People tend to disparage the Catholic Church as being legalistic, obsessed with strict, burdensome rules. Critics proclaim that “all those rules” rob people of their fun, making life tedious and boring. The rules are seen as either arbitrary, irrelevant to people’s real lives, or worse still intentionally limiting, opposing people’s ability to thrive.
This criticism results from confusion, a misunderstanding of both freedom and the purpose of laws. God’ laws, revealed both in Sacred Scripture through things like the commandants and in Sacred Tradition in the form of Church teaching, are rooted in love. God gave us his laws, his commandments, as a gift. They are rooted in the reality of who we are, and they serve to safeguard for us the path to happiness. God did not want us to live in darkness and confusion, grasping for meaning, stumbling blindly, with a vain hope that we might strike upon the path that leads to life. Rather he poured out his light upon, the light of revelation, making known to us how we are to live.
Each of the commandments is a manifestation of God’s great love for us. We were created to be in relationship with him. He wants us to know that we can trust in him, in his providence, that we do not have to rely on our strength or abilities. Therefore, he gives us commandments that protect that relationship, reminding us of the truth of who he is, acknowledging the goodness and power of his name, and providing time for us both to worship and to rest.
Likewise, God gave us commandments to safeguard our relationships with one another. We are created in his image and likeness, the image and likeness of a God who by his nature is in relationship. It is in our nature to be in relationship with one another, and in order for those relationships to be rightly ordered we need to treat one another with dignity and respect, refraining from violations like violence, deceit, and envy.
None of those commandments are burdensome and none of them restrict our freedom. They only seem to restrict our freedom because we have come to confuse the concept of freedom with that of license. License, or licentiousness, means a complete disregard for the law, for what is morally good. It means doing whatever pleases you in the moment. Many people now define freedom in the same way, reducing it to simply being able to act however they want without restraint.

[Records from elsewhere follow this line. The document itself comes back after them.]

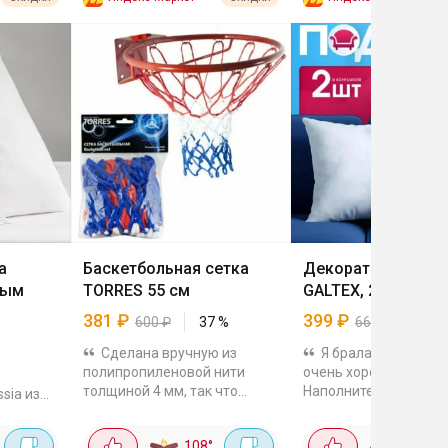
а
Баскетбольная сетка
Декоративные по
ным
TORRES 55 см
GALTEX, 2 шт
381
₽
399
₽
600
₽
37
%
663
₽
40
Сделана вручную из
Я брала их для зал
полипропиленовой нити
очень хороши за эти 
толщиной 4 мм, так что
Наполнитель из
sia из
прочная и не боится погоды,
искусственного лебя
можно повесить на улице.
пуха. Лёгкий, не сбив
делия
108
°
428
°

In reality freedom is so much greater than simply doing whatever I please. Freedom is a faculty of soul created in the image of God. God is a free being and he created us to be free like him. Freedom is ordered towards the good; truly free acts are those that lead us closer to God, acts of virtue that make us more like him and more fully who we were created to be. We do have the ability to choose sin, but doing so is an abuse, a misuse use of our capacity and rather than enhancing our freedom, leaves us enslaved.
God, who by his nature is a free, loving, and relational being, created us for life, for the fullness of joy. Through the gift of the law, commandments, and moral teaching, he lovingly marks out for us the path that leads to life. He saves us from slavery to self and spares us the fear and confusion of floundering directionless in the dark. The law flows from love and leads to freedom. The Church, promulgating precepts, does her sacred duty, passing on to us the loving revealed path of life entrusted to her for just that purpose.